Selon Zachary Hoover, l'idée de la veillée est venue, le vendredi, lorsque Barbara Walker de la First Baptist Church à Pasadena a organisé une rencontre avec les communautés de la région. En dix-huit heures, l'événement est passé de deux à vingt-six congrégations. LA Voice a choisi d’avertir la police de la mise en place de l'événement. «Nous avons certains privilèges en tant que responsables religieux, nous devons les utiliser correctement», a souligné le pasteur.

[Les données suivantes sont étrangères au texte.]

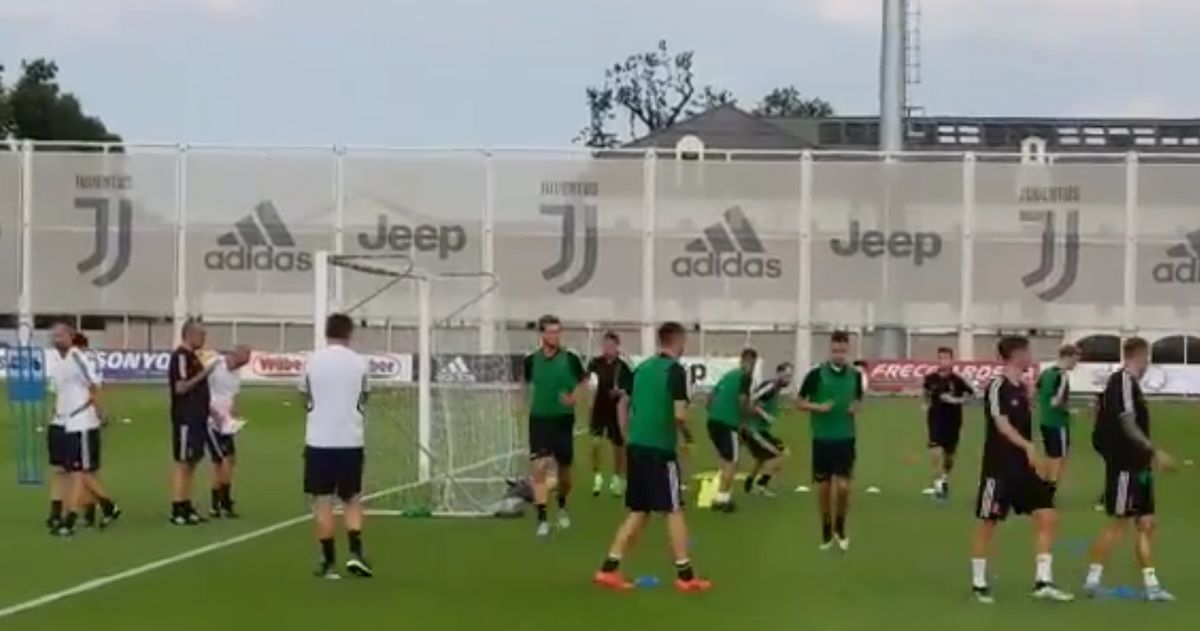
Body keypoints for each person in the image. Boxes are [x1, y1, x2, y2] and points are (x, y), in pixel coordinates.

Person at [593, 321, 711, 593]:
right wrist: (687, 434)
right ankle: (685, 575)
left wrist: (626, 432)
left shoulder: (642, 369)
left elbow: (623, 402)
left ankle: (608, 569)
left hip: (636, 446)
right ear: (678, 342)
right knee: (673, 509)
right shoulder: (675, 371)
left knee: (639, 511)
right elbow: (679, 415)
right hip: (659, 449)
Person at [969, 336, 1073, 604]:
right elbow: (1001, 424)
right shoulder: (997, 386)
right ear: (1016, 355)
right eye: (1028, 352)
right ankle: (979, 584)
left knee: (1047, 515)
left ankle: (1043, 581)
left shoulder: (1023, 388)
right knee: (988, 524)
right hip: (999, 468)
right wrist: (1026, 445)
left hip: (1024, 468)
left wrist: (1032, 453)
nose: (1031, 357)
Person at [1083, 337, 1176, 601]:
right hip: (1125, 466)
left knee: (1147, 523)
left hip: (1139, 466)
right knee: (1119, 523)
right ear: (1140, 357)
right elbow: (1127, 421)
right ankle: (1092, 580)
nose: (1147, 365)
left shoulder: (1129, 385)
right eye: (1147, 359)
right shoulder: (1122, 381)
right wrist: (1153, 450)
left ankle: (1151, 586)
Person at [300, 314, 373, 580]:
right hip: (350, 440)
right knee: (351, 499)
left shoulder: (312, 361)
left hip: (319, 440)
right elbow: (365, 395)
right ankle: (355, 552)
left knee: (322, 501)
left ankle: (328, 561)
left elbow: (304, 395)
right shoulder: (360, 363)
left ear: (327, 332)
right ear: (349, 333)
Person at [50, 321, 120, 536]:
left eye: (61, 335)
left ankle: (70, 519)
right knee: (74, 470)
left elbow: (94, 385)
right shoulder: (60, 362)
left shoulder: (77, 357)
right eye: (54, 335)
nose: (56, 339)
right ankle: (107, 507)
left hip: (82, 422)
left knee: (78, 472)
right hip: (66, 423)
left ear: (71, 337)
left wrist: (100, 412)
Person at [523, 314, 587, 536]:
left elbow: (583, 382)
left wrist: (573, 398)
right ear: (542, 334)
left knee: (564, 473)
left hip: (563, 420)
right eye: (551, 332)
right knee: (539, 468)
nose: (555, 336)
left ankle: (561, 504)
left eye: (558, 331)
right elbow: (526, 385)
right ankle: (542, 519)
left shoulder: (570, 359)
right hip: (539, 420)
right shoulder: (531, 360)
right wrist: (523, 405)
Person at [798, 332, 862, 551]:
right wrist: (818, 407)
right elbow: (799, 402)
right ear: (830, 350)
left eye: (842, 351)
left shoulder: (855, 376)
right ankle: (826, 528)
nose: (839, 355)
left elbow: (858, 400)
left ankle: (840, 527)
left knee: (843, 487)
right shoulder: (815, 375)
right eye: (835, 350)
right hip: (822, 439)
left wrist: (855, 407)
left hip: (846, 438)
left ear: (847, 350)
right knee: (824, 488)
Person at [168, 320, 217, 525]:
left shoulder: (194, 357)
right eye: (201, 335)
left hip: (198, 418)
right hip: (186, 418)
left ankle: (186, 504)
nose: (204, 339)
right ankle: (177, 507)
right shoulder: (181, 356)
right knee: (183, 462)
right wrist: (204, 373)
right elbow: (180, 387)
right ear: (189, 335)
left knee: (192, 462)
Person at [705, 348, 758, 512]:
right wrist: (743, 422)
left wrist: (714, 412)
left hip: (713, 422)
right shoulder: (745, 377)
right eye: (751, 363)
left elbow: (711, 396)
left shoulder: (729, 375)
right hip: (728, 424)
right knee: (732, 462)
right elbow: (742, 400)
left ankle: (721, 495)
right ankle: (722, 499)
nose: (751, 366)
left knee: (724, 459)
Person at [585, 331, 633, 497]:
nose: (607, 348)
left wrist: (620, 392)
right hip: (598, 409)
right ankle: (597, 476)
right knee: (595, 444)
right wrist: (589, 400)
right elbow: (588, 383)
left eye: (611, 345)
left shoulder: (623, 367)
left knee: (618, 446)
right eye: (605, 345)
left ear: (617, 346)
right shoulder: (595, 363)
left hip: (615, 410)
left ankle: (617, 479)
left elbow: (629, 390)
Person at [921, 347, 973, 500]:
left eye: (946, 358)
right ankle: (938, 484)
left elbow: (971, 396)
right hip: (935, 418)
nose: (943, 361)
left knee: (949, 455)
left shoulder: (958, 380)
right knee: (935, 449)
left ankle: (944, 478)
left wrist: (956, 400)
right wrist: (925, 404)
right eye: (940, 358)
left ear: (951, 360)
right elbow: (926, 393)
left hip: (953, 420)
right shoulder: (930, 378)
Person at [206, 345, 252, 518]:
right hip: (212, 422)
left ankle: (220, 502)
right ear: (234, 355)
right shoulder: (215, 366)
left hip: (226, 423)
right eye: (241, 361)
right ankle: (221, 502)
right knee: (223, 460)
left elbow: (233, 395)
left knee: (228, 461)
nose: (241, 366)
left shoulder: (236, 373)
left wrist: (234, 413)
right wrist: (212, 413)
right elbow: (202, 391)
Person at [741, 362, 793, 497]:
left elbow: (764, 403)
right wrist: (765, 415)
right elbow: (751, 400)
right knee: (782, 453)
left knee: (761, 457)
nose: (788, 379)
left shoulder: (776, 388)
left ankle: (748, 485)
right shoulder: (771, 386)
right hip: (753, 429)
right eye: (786, 375)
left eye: (790, 376)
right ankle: (761, 485)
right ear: (778, 373)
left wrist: (779, 409)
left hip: (758, 429)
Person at [1036, 344, 1080, 490]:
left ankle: (1043, 485)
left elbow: (1036, 391)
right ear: (1068, 357)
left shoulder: (1046, 373)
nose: (1075, 364)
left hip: (1045, 421)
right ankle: (1050, 489)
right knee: (1060, 457)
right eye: (1075, 360)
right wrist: (1069, 410)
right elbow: (1055, 402)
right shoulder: (1062, 376)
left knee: (1050, 455)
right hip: (1058, 422)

Samuel Lee, Coréen-Américain de 31 ans, était présent à la veillée. Il a déploré que la communauté asiatique soit restée trop longtemps silencieuse. «En tant que membre de la communauté chrétienne, nous avons fait du mal sans le savoir. Je pense qu’aux États-Unis, beaucoup de nos Églises chrétiennes sont liées à des valeurs politiques et patriotiques, mélangeant beaucoup de choses. Vous ne pouvez pas dire que vous êtes pro-vie, et ensuite détourner la tête quand quelqu’un se fait tuer. Il y a beaucoup d'hypocrisie», regrette Samuel Lee qui dit être aux prises avec sa foi. Le jeune homme s’interroge: «Pourquoi est-ce que je crois encore? Pourquoi est-ce que j’adhère encore à cette religion? J'ai encore de l'espoir. Je pense que nous pouvons faire mieux et cela va commencer avec nous.»
La révérende Sally Howard, rectrice de l'Église épiscopale All Saints de Pasadena, a affirmé que les actions des Églises face au meurtre de George Floyd représentaient des enjeux de taille. «Il y a beaucoup de racisme et beaucoup de suprématie blanche, malheureusement aussi dans les Églises. Si ceux d'entre nous qui connaissent Dieu d'une manière différente ne s'expriment pas, alors c'est ce visage de Dieu qui prendra le dessus dans le pays. Et il n'y aura plus de tranquillité, plus de barrières, plus de civilité.»